▼

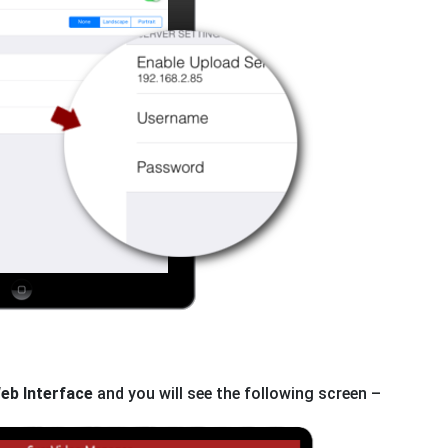
eb Interface
and you will see the following screen –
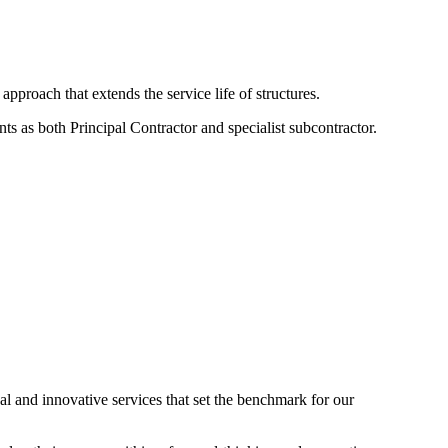
approach that extends the service life of structures.
ts as both Principal Contractor and specialist subcontractor.
nal and innovative services that set the benchmark for our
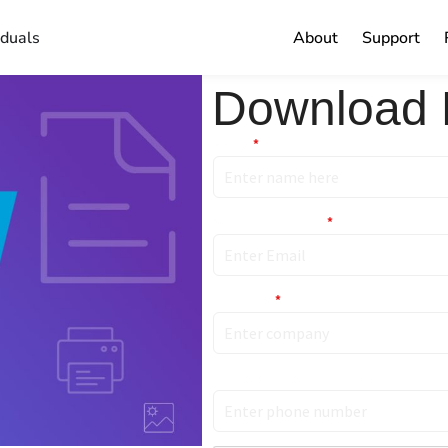
iduals
About
Support
Download 
Name
*
Work Email (Only)
*
Company
*
Phone Number (Optional)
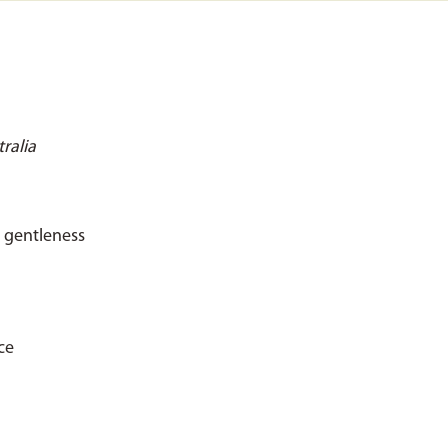
ralia
r gentleness
ce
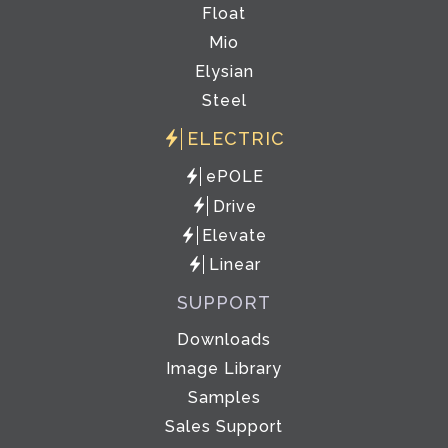
Float
Mio
Elysian
Steel
ELECTRIC
ePOLE
Drive
Elevate
Linear
SUPPORT
Downloads
Image Library
Samples
Sales Support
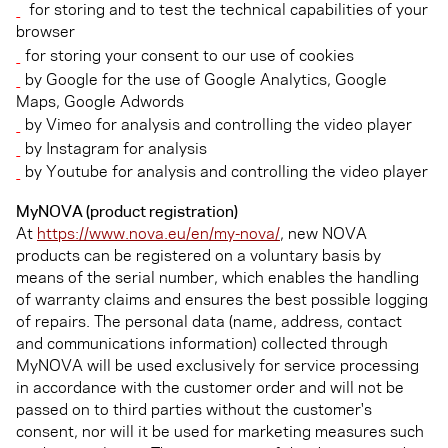
for storing and to test the technical capabilities of your
browser
for storing your consent to our use of cookies
by Google for the use of Google Analytics, Google
Maps, Google Adwords
by Vimeo for analysis and controlling the video player
by Instagram for analysis
by Youtube for analysis and controlling the video player
MyNOVA (product registration)
At
https://www.nova.eu/en/my-nova/
, new NOVA
products can be registered on a voluntary basis by
means of the serial number, which enables the handling
of warranty claims and ensures the best possible logging
of repairs. The personal data (name, address, contact
and communications information) collected through
MyNOVA will be used exclusively for service processing
in accordance with the customer order and will not be
passed on to third parties without the customer's
consent, nor will it be used for marketing measures such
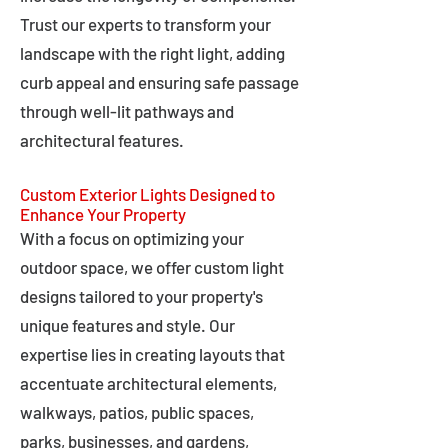
Trust our experts to transform your
landscape with the right light, adding
curb appeal and ensuring safe passage
through well-lit pathways and
architectural features.
Custom Exterior Lights Designed to
Enhance Your Property
With a focus on optimizing your
outdoor space, we offer custom light
designs tailored to your property's
unique features and style. Our
expertise lies in creating layouts that
accentuate architectural elements,
walkways, patios, public spaces,
parks, businesses, and gardens,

▲

Pictures should not appear; only the lines from the start of the listing above to the line containing "MyNOVA will be", both ends included, are to be repeated exactly.

eb Interface
and you will see the following screen –
approach that extends the service life of structures.
ts as both Principal Contractor and specialist subcontractor.
nal and innovative services that set the benchmark for our
iduals
About
Support
Download 
Name
*
Work Email (Only)
*
Company
*
Phone Number (Optional)
ralia
r gentleness
ce
Float
Mio
Elysian
Steel
ELECTRIC
ePOLE
Drive
Elevate
Linear
SUPPORT
Downloads
Image Library
Samples
Sales Support
for storing and to test the technical capabilities of your
browser
for storing your consent to our use of cookies
by Google for the use of Google Analytics, Google
Maps, Google Adwords
by Vimeo for analysis and controlling the video player
by Instagram for analysis
by Youtube for analysis and controlling the video player
MyNOVA (product registration)
At
https://www.nova.eu/en/my-nova/
, new NOVA
products can be registered on a voluntary basis by
means of the serial number, which enables the handling
of warranty claims and ensures the best possible logging
of repairs. The personal data (name, address, contact
and communications information) collected through
MyNOVA will be used exclusively for service processing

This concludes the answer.